About this task: Retype every line of text from the records below without changing any character, and leave out the pictures.

Collected data:
"""

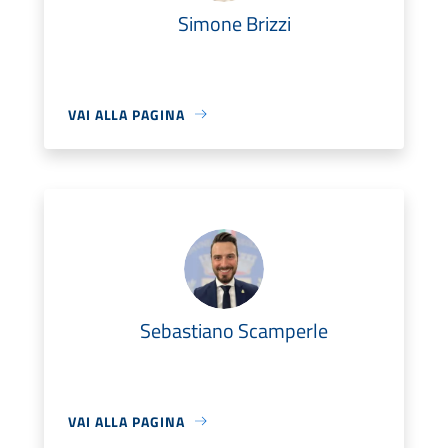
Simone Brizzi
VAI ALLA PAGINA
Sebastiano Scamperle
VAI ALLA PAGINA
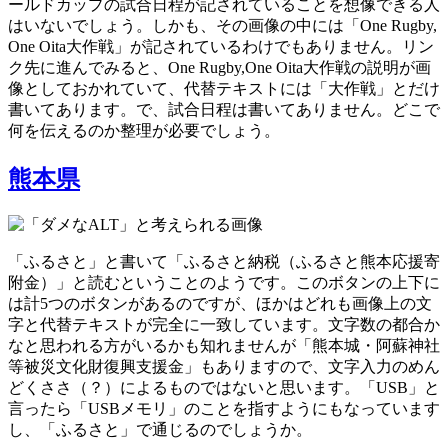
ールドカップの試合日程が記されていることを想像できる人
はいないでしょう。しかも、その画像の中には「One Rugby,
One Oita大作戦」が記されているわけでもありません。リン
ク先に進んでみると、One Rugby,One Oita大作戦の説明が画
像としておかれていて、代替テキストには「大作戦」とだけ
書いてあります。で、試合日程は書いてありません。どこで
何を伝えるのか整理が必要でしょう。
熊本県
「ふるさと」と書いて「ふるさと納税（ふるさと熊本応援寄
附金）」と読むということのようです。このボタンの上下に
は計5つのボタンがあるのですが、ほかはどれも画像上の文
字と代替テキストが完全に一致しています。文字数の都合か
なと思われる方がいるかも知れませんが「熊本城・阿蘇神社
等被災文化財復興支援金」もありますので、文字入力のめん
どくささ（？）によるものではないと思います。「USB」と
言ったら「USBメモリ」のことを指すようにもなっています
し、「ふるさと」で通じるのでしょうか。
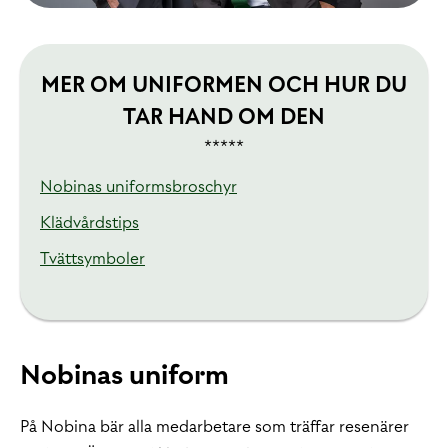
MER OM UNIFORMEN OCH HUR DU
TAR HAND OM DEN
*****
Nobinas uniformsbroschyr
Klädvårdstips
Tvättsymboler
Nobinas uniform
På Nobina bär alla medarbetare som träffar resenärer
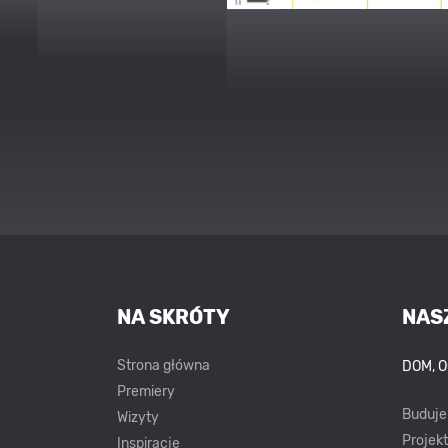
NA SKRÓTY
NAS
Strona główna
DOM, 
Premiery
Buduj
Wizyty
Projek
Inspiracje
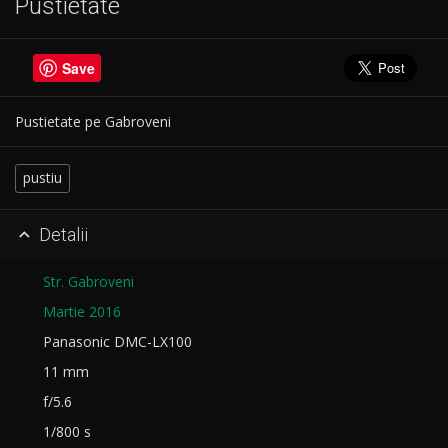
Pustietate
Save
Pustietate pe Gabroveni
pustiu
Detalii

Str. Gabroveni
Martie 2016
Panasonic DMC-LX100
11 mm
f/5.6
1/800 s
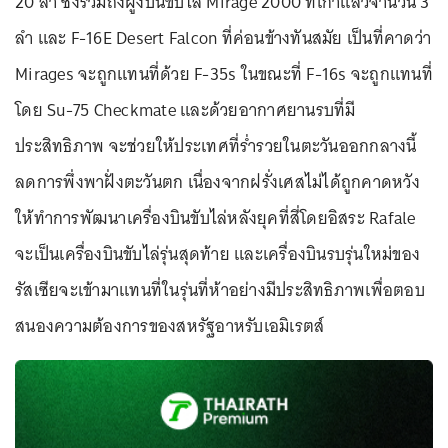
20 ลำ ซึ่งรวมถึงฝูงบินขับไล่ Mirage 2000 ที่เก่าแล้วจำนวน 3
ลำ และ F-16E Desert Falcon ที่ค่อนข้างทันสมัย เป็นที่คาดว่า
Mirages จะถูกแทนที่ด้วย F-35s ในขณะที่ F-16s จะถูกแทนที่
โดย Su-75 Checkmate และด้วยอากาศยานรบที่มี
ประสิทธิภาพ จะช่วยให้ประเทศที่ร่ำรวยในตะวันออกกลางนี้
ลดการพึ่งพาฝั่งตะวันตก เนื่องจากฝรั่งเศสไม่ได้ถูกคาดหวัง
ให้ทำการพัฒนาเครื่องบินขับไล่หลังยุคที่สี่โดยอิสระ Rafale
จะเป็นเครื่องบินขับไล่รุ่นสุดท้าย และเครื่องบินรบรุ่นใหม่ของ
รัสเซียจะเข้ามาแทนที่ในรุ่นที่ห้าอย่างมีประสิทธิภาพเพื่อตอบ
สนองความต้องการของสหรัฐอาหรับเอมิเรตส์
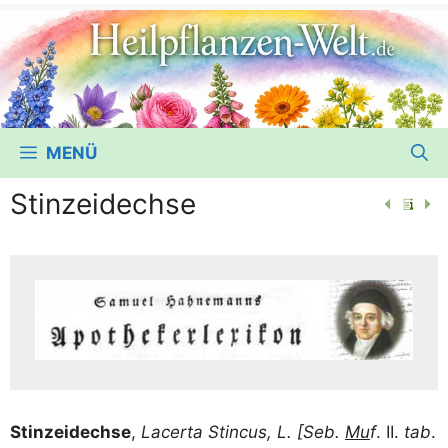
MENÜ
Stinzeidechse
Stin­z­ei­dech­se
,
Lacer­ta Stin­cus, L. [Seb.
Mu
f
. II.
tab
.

"""

Solved problem:
Simone Brizzi
VAI ALLA PAGINA
Sebastiano Scamperle
VAI ALLA PAGINA
ールドカップの試合日程が記されていることを想像できる人
はいないでしょう。しかも、その画像の中には「One Rugby,
One Oita大作戦」が記されているわけでもありません。リン
ク先に進んでみると、One Rugby,One Oita大作戦の説明が画
像としておかれていて、代替テキストには「大作戦」とだけ
書いてあります。で、試合日程は書いてありません。どこで
何を伝えるのか整理が必要でしょう。
熊本県
「ふるさと」と書いて「ふるさと納税（ふるさと熊本応援寄
附金）」と読むということのようです。このボタンの上下に
は計5つのボタンがあるのですが、ほかはどれも画像上の文
字と代替テキストが完全に一致しています。文字数の都合か
なと思われる方がいるかも知れませんが「熊本城・阿蘇神社
等被災文化財復興支援金」もありますので、文字入力のめん
どくささ（？）によるものではないと思います。「USB」と
言ったら「USBメモリ」のことを指すようにもなっています
し、「ふるさと」で通じるのでしょうか。
MER OM UNIFORMEN OCH HUR DU
TAR HAND OM DEN
*****
Nobinas uniformsbroschyr
Klädvårdstips
Tvättsymboler
Nobinas uniform
På Nobina bär alla medarbetare som träffar resenärer
NA SKRÓTY
NAS
Strona główna
DOM, 
Premiery
Buduj
Wizyty
Projek
Inspiracje
Pustietate
Save
Pustietate pe Gabroveni
pustiu
Detalii

Str. Gabroveni
Martie 2016
Panasonic DMC-LX100
11 mm
f/5.6
1/800 s
20 ลำ ซึ่งรวมถึงฝูงบินขับไล่ Mirage 2000 ที่เก่าแล้วจำนวน 3
ลำ และ F-16E Desert Falcon ที่ค่อนข้างทันสมัย เป็นที่คาดว่า
Mirages จะถูกแทนที่ด้วย F-35s ในขณะที่ F-16s จะถูกแทนที่
โดย Su-75 Checkmate และด้วยอากาศยานรบที่มี
ประสิทธิภาพ จะช่วยให้ประเทศที่ร่ำรวยในตะวันออกกลางนี้
ลดการพึ่งพาฝั่งตะวันตก เนื่องจากฝรั่งเศสไม่ได้ถูกคาดหวัง
ให้ทำการพัฒนาเครื่องบินขับไล่หลังยุคที่สี่โดยอิสระ Rafale
จะเป็นเครื่องบินขับไล่รุ่นสุดท้าย และเครื่องบินรบรุ่นใหม่ของ
รัสเซียจะเข้ามาแทนที่ในรุ่นที่ห้าอย่างมีประสิทธิภาพเพื่อตอบ
สนองความต้องการของสหรัฐอาหรับเอมิเรตส์
MENÜ
Stinzeidechse
Stin­z­ei­dech­se
,
Lacer­ta Stin­cus, L. [Seb.
Mu
f
. II.
tab
.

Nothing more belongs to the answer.